SparklyLeprechaun Thu 16-Mar-17 22:00:59

Yanbu, it's a good idea. Just knowing that you can defend yourself is enough to give you the confidence to stand up to bullies, even if you never fight. I did karate from the age of 7 till about 16 and I only had to use my skills once in real life, but confidence wise it was amazing.

LellyMcKelly Thu 16-Mar-17 22:04:15

You need to inform the school about the bullying as a separate issue. That said, you should definitely start him at martial arts classes anyway. My son has been doing Tae Kwondo for four years and is going for his black belt next year.
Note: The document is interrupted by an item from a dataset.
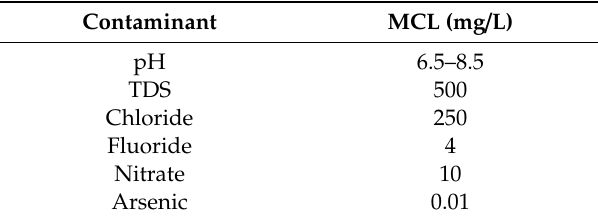
Table 2. Standards for groundwater quality by EPA and WHO (EPA: US environmental protection agency, WHO: world health organization, MCL: maximum contamination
It has given him so much confidence, keeps him fit, and has given him a whole new group of friends and activities outside of school.

NoWinNoFfi Thu 16-Mar-17 22:14:23

I'm not sure that many martial arts are of much practical use in self defense, so I'd do some research if that's the main reason you'd be signing him up.
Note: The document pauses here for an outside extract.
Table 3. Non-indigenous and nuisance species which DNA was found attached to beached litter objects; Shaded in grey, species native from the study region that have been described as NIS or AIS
Also, be weary of the belts system. There isn't a universal standard for the belts, so they don't mean a great deal, they're generally just a way for the groups to make money out of members and some groups charge a lot. It can be a bit of a scam.

Boxing might be better?

AaoograhaHoa Thu 16-Mar-17 22:16:10

Another vote here for baronial arts. My DS (8yrs) has been going since he was 6 and he loves it. Plus it gives him loads of confidence and keeps him fit.
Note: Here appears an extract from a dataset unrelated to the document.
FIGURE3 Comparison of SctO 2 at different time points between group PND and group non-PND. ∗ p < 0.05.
AaoograhaHoa Thu 16-Mar-17 22:16:47

Hahaha! "baronial arts"
Martial arts! Of course...

AaoograhaHoa Thu 16-Mar-17 22:17:10

Damed auto correct.

Wolfiefan Thu 16-Mar-17 22:17:10

Martial arts are great for confidence and fitness. My son does TKD and would be kicked out if he got into trouble for doing it at school.
You need him to have the strength to walk away and the confidence to report it. Schools need to deal with bullying. Ignoring it isn't the answer. But if he's caught throwing a punch he could be the one excluded.

Thattimeofyearagain Thu 16-Mar-17 22:19:43

I put my ds I martial arts at age 13, after he had been attacked by a pair of bullies .
He stayed for about a year but never had cause to use his martial art, he holds himself with more confidence. Go for it 😊

Underthemoonlight Thu 16-Mar-17 22:24:19

My son is 8 and has been recently injuried by a bully who tripped him up on purpose DS smashed all his face. He's starting martial arts this weekend. I tried him at 7 years old but he wouldn't pay attention to the instructor I don't think the style was the right fit for him. Both my dbs did martial arts from the age of 5 and won their age set in national martial arts championship they also made many friends and fully enjoyed it. It had all stemmed from my eldest db getting picked on by an older bigger lad. It enabled him to fight back and he got the better of him he left him alone. He was rarely bothered by another bully and it give him the confidence throughout his school years.

I've got a meeting with school tomorrow but particularly with lads if they think they can pick on someone and push them about they will but if they will if they know that child can defend themselves they tend to leave them alone.

nicetoseeyoutoseeyounice Thu 16-Mar-17 22:32:18

The bullying isn't really severe enough at the moment to get the school involved. It's just messing around so I'm not overly concerned but I know he's feeling a bit rubbish about being singled out. I just want to build his confidence enough to stick up for himself.

BeachyKeen Thu 16-Mar-17 22:41:47

My son is at his martial arts training as we speak. I can't tell you the amount of calm, quiet confidence he has built.
He will never go looking for trouble, but of it happens, he will take care of him self.